## BEGIN Given passage

140. Memorandum From Secretary of State Kissinger to President Ford1


  • Controlling and Reporting U.S. Employment in Embassies

Over the past four years, U.S. employment by all agencies in diplomatic missions abroad has been reduced by almost twenty-five percent, pursuant to President Nixon’s directive to cut the size of our overseas posts. The reduction has taken place under the aegis of the NSC Under Secretaries Committee (USC) personnel reporting and control system known as OPRED.

OPRED expired on June 30, 1974. The Chairman of the USC, Mr. Ingersoll, has now asked you to approve a new directive which would modify the old system in minor ways and extend it indefinitely (Tab B).2 The new system would be called MODE—Monitoring Overseas Direct Employment.

Mr. Clements does not agree with the MODE proposal (Tab D).3 He believes the reductions which the Department of Defense has made make MODE controls superfluous. While not adverse to the reporting functions in MODE, he believes that the control functions are too rigid and cumbersome. He also wants to exempt Defense Attachés altogether.

## END Given passage

• **The problem**: Go on with the memorandum on controlling U.S. employment in embassies, picking up after its final sentence.

## BEGIN Dataset excerpts

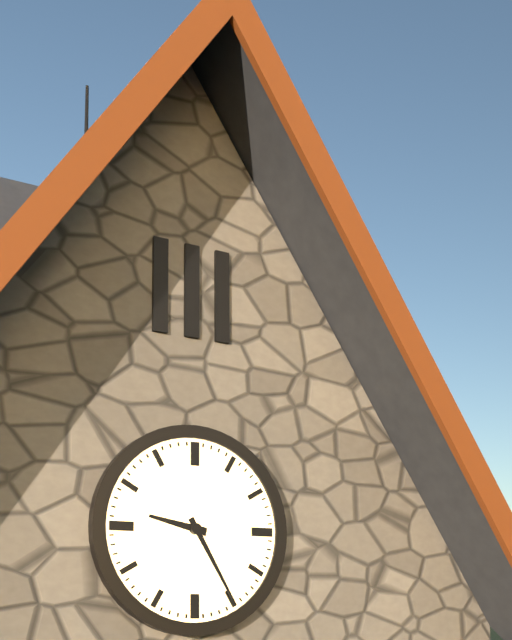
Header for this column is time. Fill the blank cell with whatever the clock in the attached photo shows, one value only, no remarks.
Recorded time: 9:25
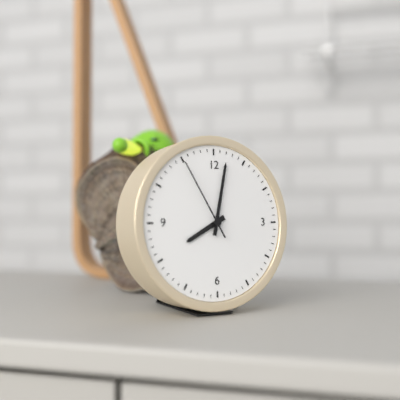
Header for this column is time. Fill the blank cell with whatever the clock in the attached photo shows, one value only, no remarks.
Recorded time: 8:02:55
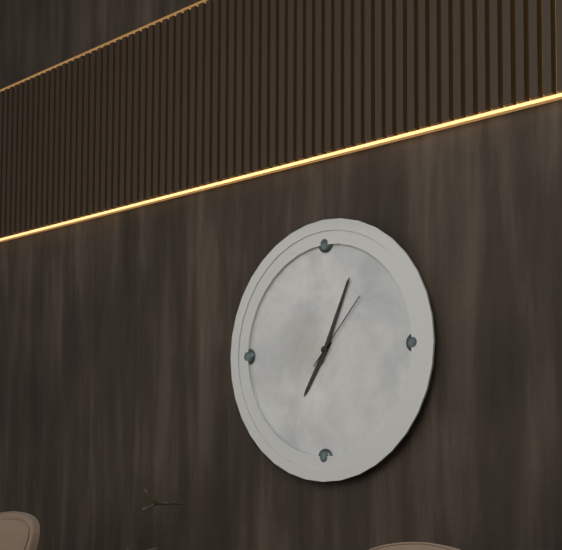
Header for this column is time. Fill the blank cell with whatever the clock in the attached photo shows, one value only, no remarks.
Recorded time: 7:04:07
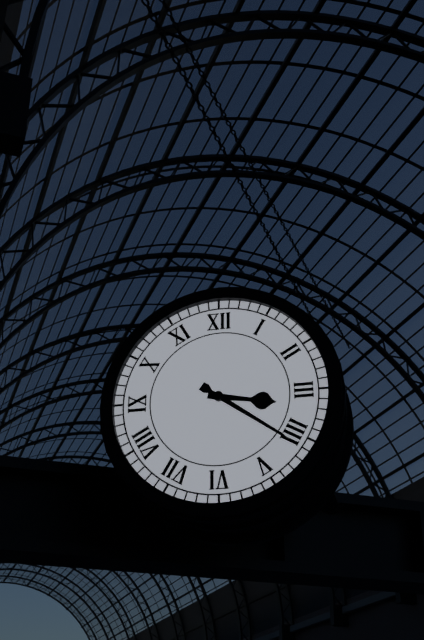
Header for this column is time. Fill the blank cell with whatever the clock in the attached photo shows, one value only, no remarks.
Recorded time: 3:21
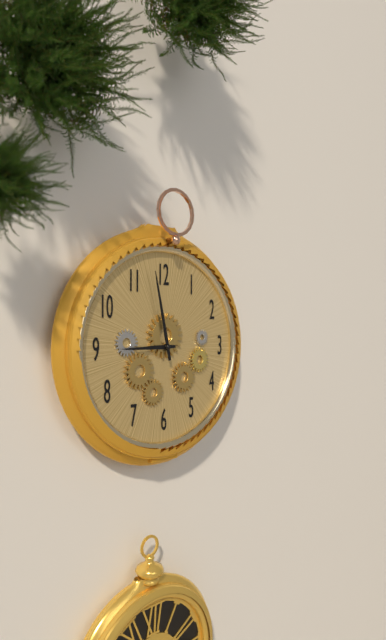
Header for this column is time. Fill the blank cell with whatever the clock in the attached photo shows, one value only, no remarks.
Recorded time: 8:58
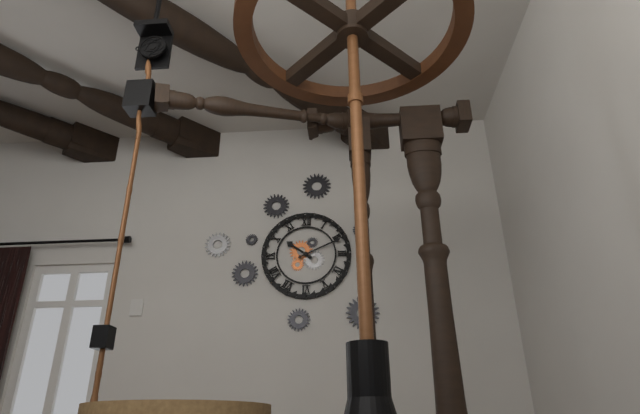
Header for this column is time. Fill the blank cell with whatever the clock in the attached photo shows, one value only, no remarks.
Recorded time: 10:11
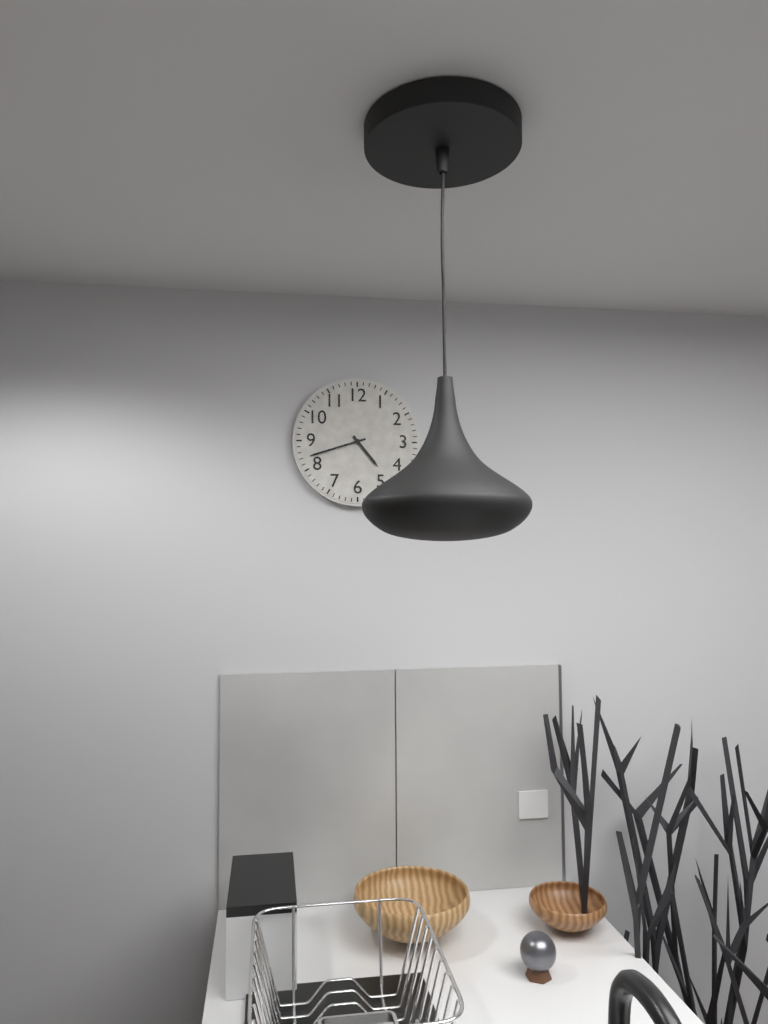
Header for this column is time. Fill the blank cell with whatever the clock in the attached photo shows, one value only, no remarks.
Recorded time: 4:42
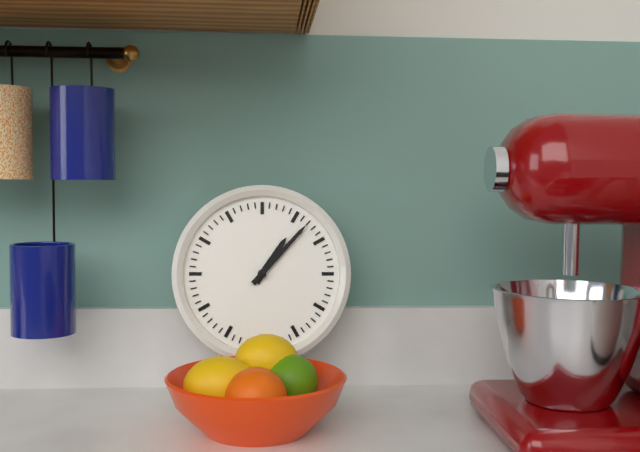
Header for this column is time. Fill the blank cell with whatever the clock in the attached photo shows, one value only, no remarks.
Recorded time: 1:07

## END Dataset excerpts

• **Output for this exercise**:
Mr. Ingersoll believes MODE should have both control and reporting functions. CIA and OMB concur in the MODE directive. (Tabs B and C).4

I believe that permanent machinery is needed to control the tendency of all bureaucracies to expand. Moreover, such machinery should embrace all elements of diplomatic missions. It should facilitate reporting both to you and to Congress, as necessary, and allow efficient reprogramming of personnel to priority functions within existing ceilings. Such controls are a critical foreign policy management tool as [Page 488] well as a buttress of economical operations. The USC which is in the best position to ensure prompt and objective adjudication of inter-agency disputes, should be charged with these responsibilities.

The proposed directive at Tab A5 would give effect to these views and approve the Under Secretaries Committee Chairman’s proposal.


That you authorize me to sign Tab A.6

  1. Source: National Archives, Nixon Presidential Materials, NSC Files, NSC Institutional Files (H-Files), Box H–276, Under Secretaries Decision Memoranda, U/DM 96–97. Confidential. Sent for action. Scowcroft initialed the memorandum on behalf of Kissinger. A stamped notation at the top of the page indicates that the President saw the memorandum.
  2. Attached but not printed.
  3. Clements’s July 13 memorandum to Ingersoll expressing his concerns is attached but not printed.
  4. Attached but not printed.
  5. The October 14 memorandum to Ingersoll, as signed by Scowcroft on Kissinger’s behalf, is attached but not printed.
  6. Ford initialed his approval.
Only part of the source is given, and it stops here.